Pai é diagnosticado com câncer “incurável” após confundir sintomas com estresse

📅 29/03/2026 👁️ 6 visualizações 🏷️ Saúde

O câncer de esôfago é uma doença que se desenvolve em qualquer parte do tubo muscular que conecta a garganta ao estômago. Dale Atkinson, um pai de família e profissional do setor de saúde e fitness, enfrentou um diagnóstico de adenocarcinoma esofágico em outubro de 2024.

Naquele momento, os médicos britânicos informaram que a doença estava em um estágio avançado demais para a realização de cirurgias e que o quadro era considerado incurável. Esse tipo de câncer é frequentemente identificado em fases tardias, o que dificulta o tratamento convencional e as chances de recuperação total.

Antes de receber o diagnóstico definitivo, Dale conviveu com sinais que foram erroneamente atribuídos ao estresse do cotidiano. Ele cuidava de dois filhos pequenos com sua parceira, Ana, e mantinha uma rotina de trabalho intensa. O desconforto era persistente, mas a rotina agitada mascarava a gravidade da situação. “Por anos, eu sempre sofri com azia e refluxo ácido, que eu associava ao estresse e às longas horas de trabalho”, explicou Dale ao relembrar o início dos problemas.

Os registros médicos mostram que as queixas começaram muito antes da descoberta do tumor. Desde 2019, Dale buscava ajuda profissional para lidar com sintomas como refluxo ácido durante o sono, sensação de queimação no nariz e na garganta, além de cólicas estomacais.

Na época, ele recebeu prescrição de omeprazol e foi tranquilizado pelos médicos. “Olhando para trás, os sinais de alerta estiveram lá por muito mais tempo do que eu percebi”, afirmou ele sobre a evolução silenciosa da doença.

Dale está atualmente em tratamento.

Dale está atualmente em tratamento.

A progressão dos sintomas e o desafio médico

Com o passar do tempo, o quadro clínico de Dale se agravou, mas ele sentiu dificuldades em continuar investigando as causas. “Quando as coisas pioraram, me fizeram sentir como se eu estivesse perdendo o tempo do sistema de saúde, então parei de insistir tanto quanto deveria”, relatou.

Entre os anos de 2023 e 2024, os sintomas tornaram-se impossíveis de ignorar.

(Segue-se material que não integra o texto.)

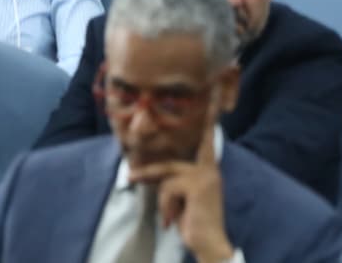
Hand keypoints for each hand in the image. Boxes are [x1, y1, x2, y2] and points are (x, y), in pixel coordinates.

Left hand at [128, 123, 233, 262]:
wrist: (210, 244)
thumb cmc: (195, 223)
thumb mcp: (181, 198)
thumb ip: (172, 182)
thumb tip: (147, 172)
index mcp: (208, 170)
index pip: (206, 141)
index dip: (208, 121)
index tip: (213, 98)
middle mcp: (209, 169)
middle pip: (169, 165)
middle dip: (148, 172)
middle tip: (128, 176)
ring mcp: (205, 176)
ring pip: (167, 177)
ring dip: (162, 200)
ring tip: (167, 219)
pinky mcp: (197, 185)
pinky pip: (168, 188)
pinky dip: (166, 207)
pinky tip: (172, 222)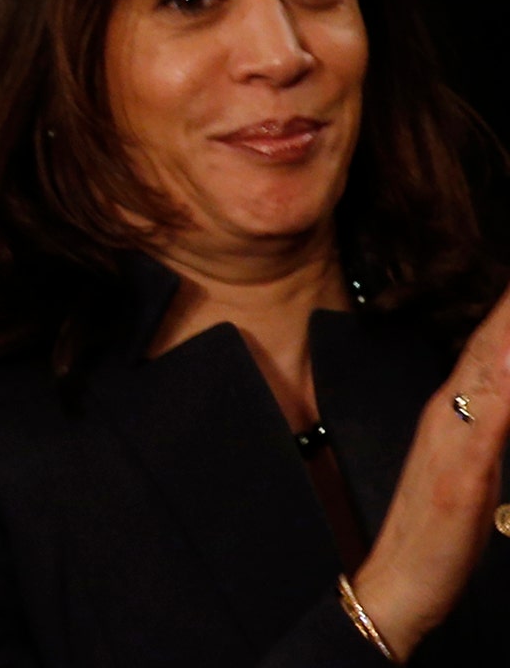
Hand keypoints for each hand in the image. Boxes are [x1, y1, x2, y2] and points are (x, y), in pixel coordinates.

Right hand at [352, 284, 509, 658]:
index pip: (489, 342)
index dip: (506, 308)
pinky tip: (506, 357)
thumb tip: (495, 381)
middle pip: (490, 343)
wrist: (395, 586)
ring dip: (506, 330)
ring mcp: (452, 441)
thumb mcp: (469, 471)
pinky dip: (500, 378)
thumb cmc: (436, 535)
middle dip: (508, 307)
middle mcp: (448, 414)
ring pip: (489, 368)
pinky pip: (487, 419)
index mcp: (453, 410)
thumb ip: (483, 425)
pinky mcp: (460, 475)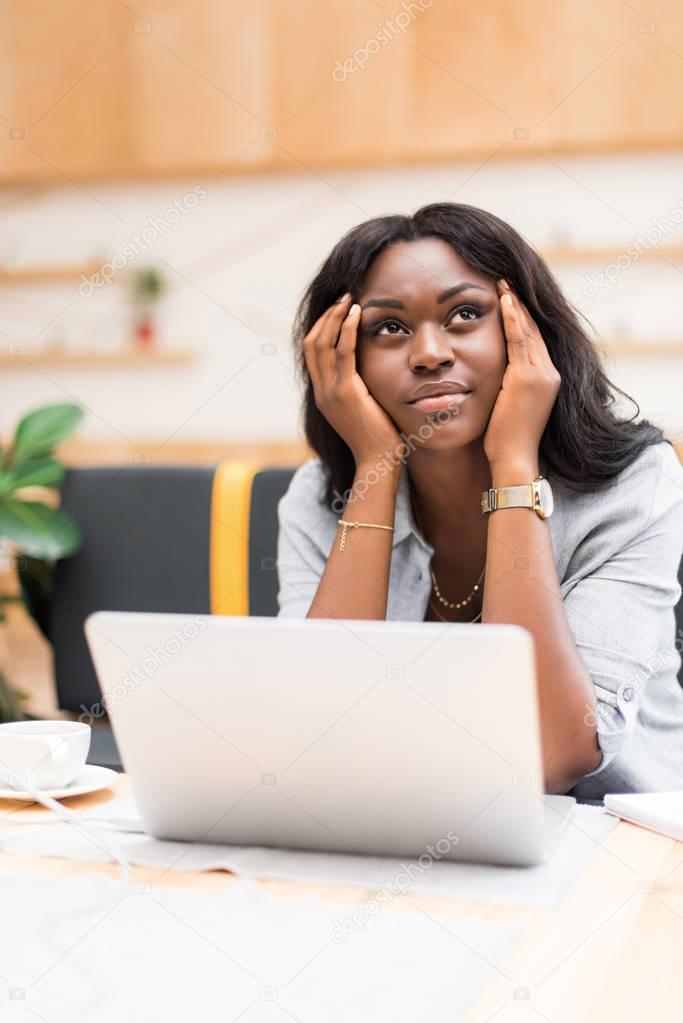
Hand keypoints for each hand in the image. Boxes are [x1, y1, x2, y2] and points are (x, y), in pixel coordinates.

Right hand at [303, 293, 402, 467]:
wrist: (379, 461)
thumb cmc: (380, 437)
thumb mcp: (366, 407)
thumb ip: (362, 388)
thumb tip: (373, 370)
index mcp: (323, 395)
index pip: (313, 352)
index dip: (323, 327)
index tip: (339, 309)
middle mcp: (321, 391)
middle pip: (312, 343)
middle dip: (326, 316)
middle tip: (343, 297)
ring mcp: (330, 392)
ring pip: (322, 343)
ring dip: (335, 317)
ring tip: (350, 299)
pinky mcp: (346, 392)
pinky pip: (342, 353)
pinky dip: (347, 329)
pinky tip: (356, 314)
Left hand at [483, 280, 560, 477]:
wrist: (514, 460)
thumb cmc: (506, 441)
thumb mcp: (510, 406)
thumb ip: (508, 385)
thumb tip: (495, 375)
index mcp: (547, 380)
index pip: (534, 341)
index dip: (523, 317)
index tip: (511, 297)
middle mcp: (549, 374)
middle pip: (534, 330)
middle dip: (520, 304)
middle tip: (507, 280)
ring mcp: (541, 375)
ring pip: (528, 331)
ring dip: (515, 305)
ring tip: (503, 283)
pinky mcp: (528, 378)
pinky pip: (520, 341)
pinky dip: (513, 319)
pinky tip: (505, 300)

Ele passou a sentir dores logo após as refeições e a sensação de que o alimento não descia corretamente pelo esôfago, o que resultou em uma perda de peso significativa.

A situação familiar era complexa, pois sua esposa também enfrentava uma batalha contra o câncer de pulmão. Mesmo diante do prognóstico de que a doença era incurável, Dale decidiu buscar alternativas e entender profundamente o que estava acontecendo em seu corpo.

Ele procurou segundas opiniões e formou uma equipe médica especializada em novembro de 2024. O passo seguinte foi a realização de testes genômicos avançados para identificar os drivers do tumor e quais tratamentos seriam mais eficazes para o seu perfil específico.

O impacto dos testes genômicos no tratamento

Os resultados desses testes mudaram a perspectiva de Dale sobre o enfrentamento da doença. Ele recebeu uma análise de quimiossensibilidade que ajudou a nortear as decisões terapêuticas. “Pela primeira vez, senti que tinha um mapa em vez de um diagnóstico”, disse. Antes disso, ele cogitava recusar a quimioterapia, pois havia sido informado de que o procedimento poderia render apenas alguns meses extras de vida, com um impacto considerável na qualidade de vida.

Com base nos dados genômicos, Dale optou por seguir com um plano que incluía a quimioterapia CAPOX e a imunoterapia com pembrolizumabe, iniciando o ciclo em dezembro de 2024. Exames recentes indicaram que a estratégia trouxe resultados positivos.

“Houve uma regressão importante na doença metastática e meu tumor primário encolheu significativamente em relação ao seu maior tamanho registrado”, celebrou. Embora o quadro ainda não seja de remissão total, os médicos registraram um progresso real no estado de saúde de Dale, contrariando as expectativas iniciais de que não haveria melhora.